Transcribed page contents ::
######

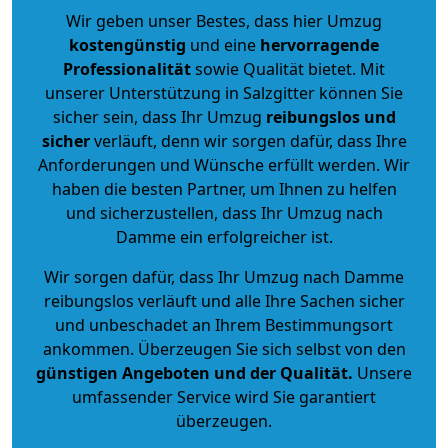
Wir geben unser Bestes, dass hier Umzug
kostengünstig
und eine
hervorragende
Professionalität
sowie Qualität bietet. Mit
unserer Unterstützung in Salzgitter können Sie
sicher sein, dass Ihr Umzug
reibungslos und
sicher
verläuft, denn wir sorgen dafür, dass Ihre
Anforderungen und Wünsche erfüllt werden. Wir
haben die besten Partner, um Ihnen zu helfen
und sicherzustellen, dass Ihr Umzug nach
Damme ein erfolgreicher ist.
Wir sorgen dafür, dass Ihr Umzug nach Damme
reibungslos verläuft und alle Ihre Sachen sicher
und unbeschadet an Ihrem Bestimmungsort
ankommen. Überzeugen Sie sich selbst von den
günstigen Angeboten und der Qualität
.
Unsere
umfassender Service wird Sie garantiert
überzeugen.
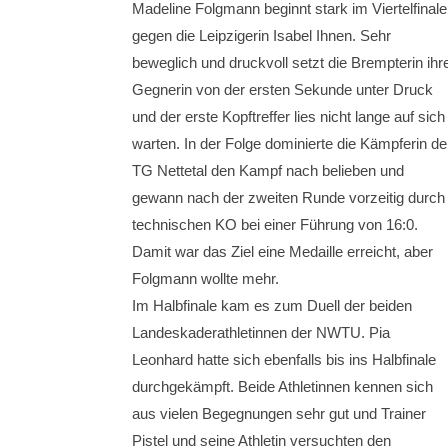
Madeline Folgmann beginnt stark im Viertelfinale
gegen die Leipzigerin Isabel Ihnen. Sehr
beweglich und druckvoll setzt die Brempterin ihr
Gegnerin von der ersten Sekunde unter Druck
und der erste Kopftreffer lies nicht lange auf sich
warten. In der Folge dominierte die Kämpferin de
TG Nettetal den Kampf nach belieben und
gewann nach der zweiten Runde vorzeitig durch
technischen KO bei einer Führung von 16:0.
Damit war das Ziel eine Medaille erreicht, aber
Folgmann wollte mehr.
Im Halbfinale kam es zum Duell der beiden
Landeskaderathletinnen der NWTU. Pia
Leonhard hatte sich ebenfalls bis ins Halbfinale
durchgekämpft. Beide Athletinnen kennen sich
aus vielen Begegnungen sehr gut und Trainer
Pistel und seine Athletin versuchten den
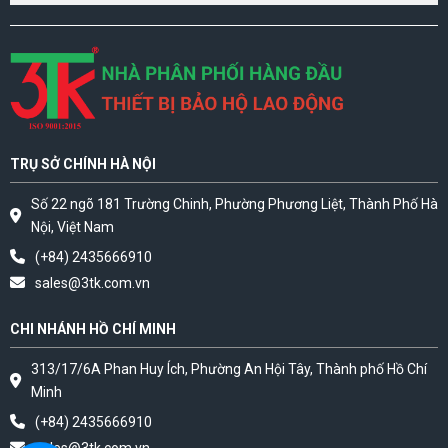
TRỤ SỞ CHÍNH HÀ NỘI
Số 22 ngõ 181 Trường Chinh, Phường Phương Liệt, Thành Phố Hà
Nội, Việt Nam
(+84) 2435666910
sales@3tk.com.vn
CHI NHÁNH HỒ CHÍ MINH
313/17/6A Phan Huy Ích, Phường An Hội Tây, Thành phố Hồ Chí
Minh
(+84) 2435666910
sales@3tk.com.vn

######

TASK TO CARRY OUT ::
What is needed is an exact copy of the lines above from the one with "und der erste" to the one with "CHI NHÁNH HỒ CHÍ MINH", both ends kept, and nothing more; please leave the pictures out.

EXERCISE RESPONSE ::
und der erste Kopftreffer lies nicht lange auf sich
warten. In der Folge dominierte die Kämpferin de
TG Nettetal den Kampf nach belieben und
gewann nach der zweiten Runde vorzeitig durch
technischen KO bei einer Führung von 16:0.
Damit war das Ziel eine Medaille erreicht, aber
Folgmann wollte mehr.
Im Halbfinale kam es zum Duell der beiden
Landeskaderathletinnen der NWTU. Pia
Leonhard hatte sich ebenfalls bis ins Halbfinale
durchgekämpft. Beide Athletinnen kennen sich
aus vielen Begegnungen sehr gut und Trainer
Pistel und seine Athletin versuchten den
TRỤ SỞ CHÍNH HÀ NỘI
Số 22 ngõ 181 Trường Chinh, Phường Phương Liệt, Thành Phố Hà
Nội, Việt Nam
(+84) 2435666910
sales@3tk.com.vn
CHI NHÁNH HỒ CHÍ MINH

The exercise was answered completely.